Hilal Nakiboglu Isler
Teachers Wanted: Attracting and Retaining Good Teachers offers a direct, concise look at the challenges America’s public school system faces. Author David A. Heller—a veteran administrator and teacher—provides potential solutions toward the appropriate recruitment and successful retention of K-12 instructors. “Regardless of the political or economic situation,” writes Heller, “we have to take a long, critical look at the conditions under which we train teachers, ask them to work and remain in the field, and expect them to see themselves as true professionals” (p. 11). Pulling readily from academic and popular literature, as well as his own field experience, Heller’s work serves as a clear-cut, quick, and ultimately useful read.
Promoting four “models” of response--preservice, induction, inservice, and retention-- Teachers Wanted pushes for a critical approach to the idea of public education. The educator-shortage issue is a challenging reality, says Heller, but it also presents a unique opportunity for an inspired kind of revival. Although he argues that the solutions are necessarily “complex, difficult, and nontraditional,” his presentation of them is patent and considerably simple—perhaps a bit too simple. At times, the models suffer from being somewhat surface—and subsequently reductionist--in their approach. At other times, one questions how much impact their implementation can really have. “I do not see the value in revolution,” Heller tells us at one point. “Revolutions leave too much damage in their wakes” (p. 99). Given this viewpoint, suggestions for change can seem timid or even uninspired.
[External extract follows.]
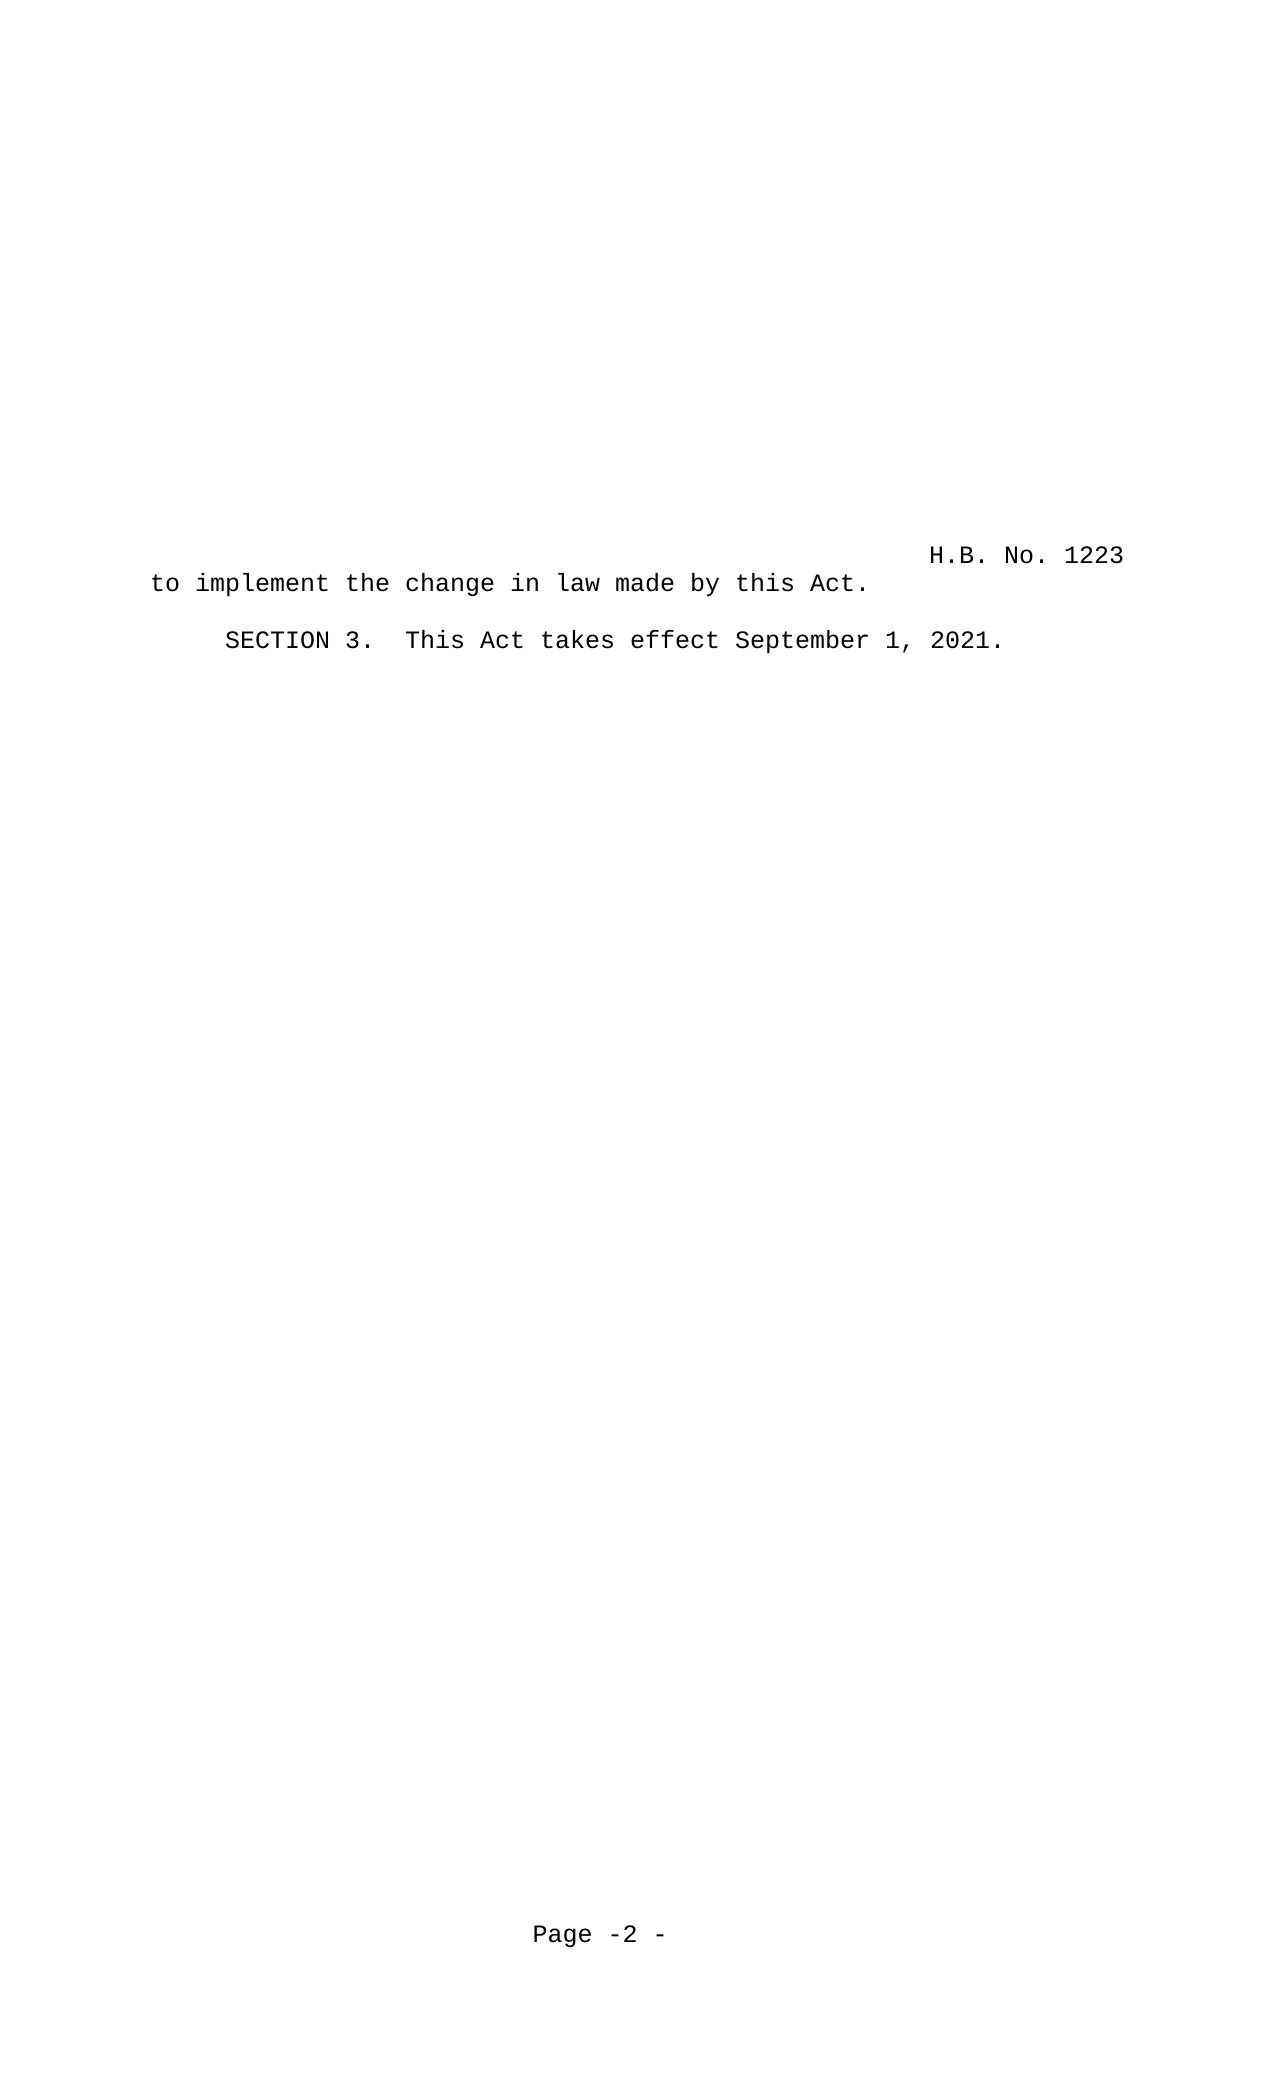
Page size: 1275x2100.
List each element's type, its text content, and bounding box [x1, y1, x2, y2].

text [150, 571, 1125, 599]
text SECTION 3. This Act takes effect September 1, 2021. [150, 628, 1125, 656]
They lack a certain bold or creative ingenuity.
At the core of Heller’s argument lies the necessity for a shift in how teachers themselves—both in the college classroom, and onsite—are taught. It is the frontloading of responsibilities placed upon rookie instructors that oftentimes leads to frustration, exhaustion, and eventual burnout. From serving as curricula writers to counselors and club advisors, “there seems to be no end to the duties required of teachers,” argues Heller (p. 4). Part of his solution then, involves providing education students an accurate, sincere sense for what it is like to be a teacher today. For Heller, this means giving college students full exposure to the public school system -- including its teachers and classrooms -- from their freshman year through graduation. The scholarly emphasis on pedagogy and theory on schools of education is important, but must be adequately supplemented with practical, hands-on experience.
According to Heller, attrition can also be more fully managed through mentoring programs between senior and junior teachers; by implementing rigorous, ongoing inservice training initiatives, and through the successful cultivation of a rich, supportive learning environment. In a chapter dedicated to what he calls ‘Induction Programs,” Heller asks for a re-examination of common teaching-assignment practice. “Assigning classes purely on the basis of seniority, with the best going to the most veteran teachers,” writes Heller, “is entirely inappropriate" (p. 38). Instead, he describes an alternate approach: one that discourages new teachers from receiving all freshmen, or remedial class-assignments.
Many of Heller’s suggestions place the onus of change on the shoulders of principals. Teachers Wanted asks them to be not just managers, or groundskeepers, but true leaders. “We must find ways to strip the principal’s role of as many managerial functions as possible,” argues Heller, “even if this means hiring a separate school manager, to create the time needed for the principal to provide educational leadership” (p. 96). The tendency for effective teachers to be put in administrative roles is one that Heller also expresses a healthy brand of skepticism toward. The assumption shouldn’t be made, he argues, that strong teachers necessarily make strong administrators.
It is also up to the principals to cultivate and maintain an environment supportive of professional development. In a chapter dedicated to inservice programming, Heller underscores the importance of creating a fertile learning community for teachers and administrators. He advocates for the use of, what he calls, “daily, embedded” inexpensive, in-house programs that work to support staff. It is through the creation of an "atmosphere of learning” that teachers will feel empowered, and be encouraged to grow professionally. “Success,” writes Heller, “will be at the result of courage, risk, and will, as it should be. After all, we are speaking of the preparation and care of our children” (p. 107). Teachers Wanted offers readers a relatively realistic roadmap. It provides practical, convincing insight toward addressing the shifting needs and responsibilities defining of many school communities today.